CPS soon will consider some Lower Price Hill community members' similar request to make Oyler Elementary School a K-12 facility so kids will continue and graduate. The school board also agreed to rebuild Pleasant Ridge Elementary on its current site instead of moving it closer to Kennedy Heights.

The community engagement process is a "little different in each neighborhood where it's being tried," Gilligan says, so no two community learning centers will end up looking or operating exactly alike.

"There's no cookie cutter recipe for this," he says. "The secret of it is if you get the people of the neighborhood — the parents, merchants, social workers, everybody else — get them together and decide what they want to do with their neighborhood, what their neighborhood needs, the resources available, they're going to be as different as the neighborhoods are."

Pleasant Ridge Elementary
"There's never been a network like this," says Chris Reece, a member of the Pleasant Ridge Community Council who has lived in the neighborhood 23 years.

Mary Lennard has volunteered for seven years to sing with kindergartners there. She says she's involved because "we had to make all of the schools (into) schools that we wouldn't mind our children attending."

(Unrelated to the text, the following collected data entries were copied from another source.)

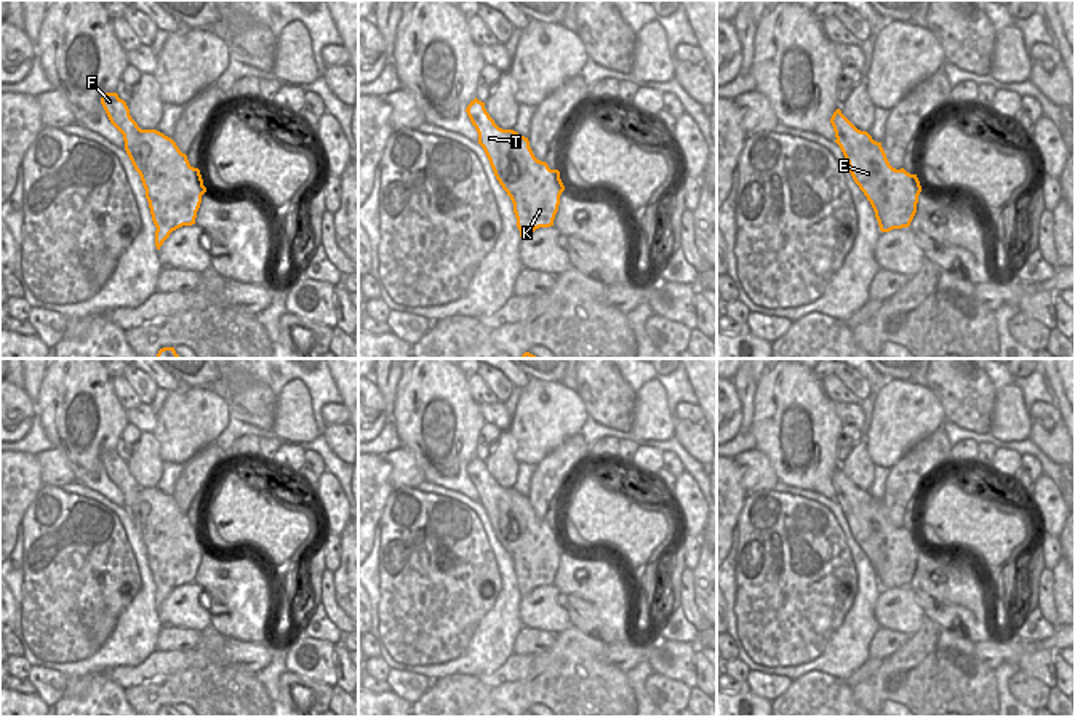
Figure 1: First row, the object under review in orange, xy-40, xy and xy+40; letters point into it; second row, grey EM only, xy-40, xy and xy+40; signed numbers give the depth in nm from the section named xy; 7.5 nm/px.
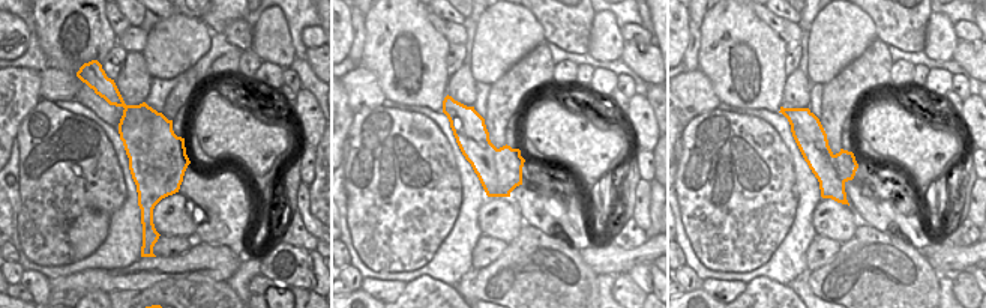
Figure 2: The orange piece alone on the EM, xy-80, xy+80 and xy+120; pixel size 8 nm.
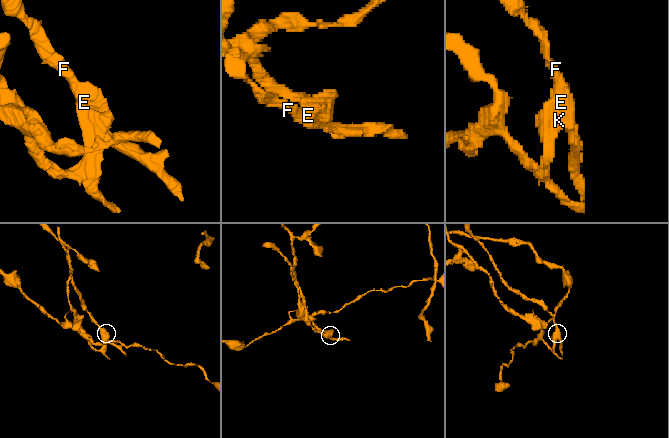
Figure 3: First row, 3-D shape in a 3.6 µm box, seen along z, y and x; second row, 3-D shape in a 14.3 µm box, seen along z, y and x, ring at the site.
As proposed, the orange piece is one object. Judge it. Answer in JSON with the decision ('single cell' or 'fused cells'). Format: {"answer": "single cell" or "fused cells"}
{"answer": "fused cells"}

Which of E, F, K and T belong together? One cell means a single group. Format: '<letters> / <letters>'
E F T / K

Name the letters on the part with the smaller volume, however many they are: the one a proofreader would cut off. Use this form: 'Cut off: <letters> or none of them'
Cut off: E, F, T

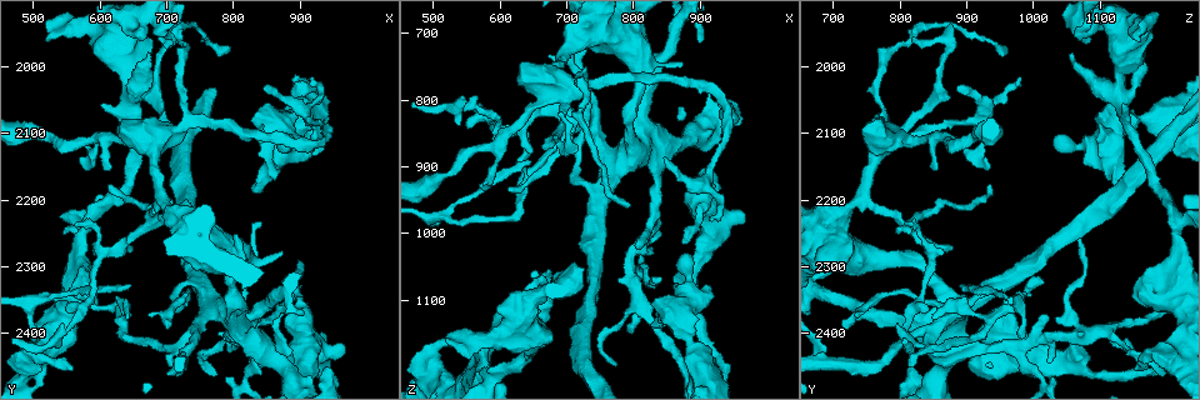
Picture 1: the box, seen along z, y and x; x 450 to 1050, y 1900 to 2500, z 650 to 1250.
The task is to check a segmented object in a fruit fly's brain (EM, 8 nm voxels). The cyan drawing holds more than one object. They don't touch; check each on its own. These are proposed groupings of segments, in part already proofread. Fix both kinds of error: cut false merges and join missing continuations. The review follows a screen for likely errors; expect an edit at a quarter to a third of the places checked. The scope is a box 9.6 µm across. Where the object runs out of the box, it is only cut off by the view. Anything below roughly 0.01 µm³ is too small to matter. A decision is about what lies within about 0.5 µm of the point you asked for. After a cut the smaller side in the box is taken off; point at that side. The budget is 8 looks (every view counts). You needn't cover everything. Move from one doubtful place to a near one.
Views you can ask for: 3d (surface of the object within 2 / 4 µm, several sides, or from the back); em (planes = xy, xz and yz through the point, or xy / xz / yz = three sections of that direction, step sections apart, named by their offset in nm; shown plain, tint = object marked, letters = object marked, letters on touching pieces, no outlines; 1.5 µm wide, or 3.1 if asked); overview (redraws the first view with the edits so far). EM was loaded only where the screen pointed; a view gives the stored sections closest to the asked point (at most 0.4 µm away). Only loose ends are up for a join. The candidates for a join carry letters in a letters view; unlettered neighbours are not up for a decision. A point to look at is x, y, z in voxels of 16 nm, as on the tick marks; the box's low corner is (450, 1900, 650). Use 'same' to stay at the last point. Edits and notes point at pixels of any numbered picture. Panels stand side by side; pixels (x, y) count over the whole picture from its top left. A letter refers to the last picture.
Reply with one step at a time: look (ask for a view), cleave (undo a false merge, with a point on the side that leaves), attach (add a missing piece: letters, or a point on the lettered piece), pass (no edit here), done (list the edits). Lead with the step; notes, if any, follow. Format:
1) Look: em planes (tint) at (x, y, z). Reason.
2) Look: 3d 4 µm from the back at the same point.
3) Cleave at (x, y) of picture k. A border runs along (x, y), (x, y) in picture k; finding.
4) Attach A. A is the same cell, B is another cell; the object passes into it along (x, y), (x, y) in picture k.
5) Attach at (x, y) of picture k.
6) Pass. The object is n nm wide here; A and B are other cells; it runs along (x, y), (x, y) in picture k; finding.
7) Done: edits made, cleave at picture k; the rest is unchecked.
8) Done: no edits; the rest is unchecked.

During the community engagement process, everyone wishing to participate attends a series of meetings in which the community votes on, ranks and narrows down its priorities. The top priorities — say, "art" or "green" (environmentally friendly) — are then divided among committees. Committee members brainstorm about exactly what they want and how to find partners to make it happen. They present their findings to an architect, which the community chooses from one of three "pre-qualified" by CPS.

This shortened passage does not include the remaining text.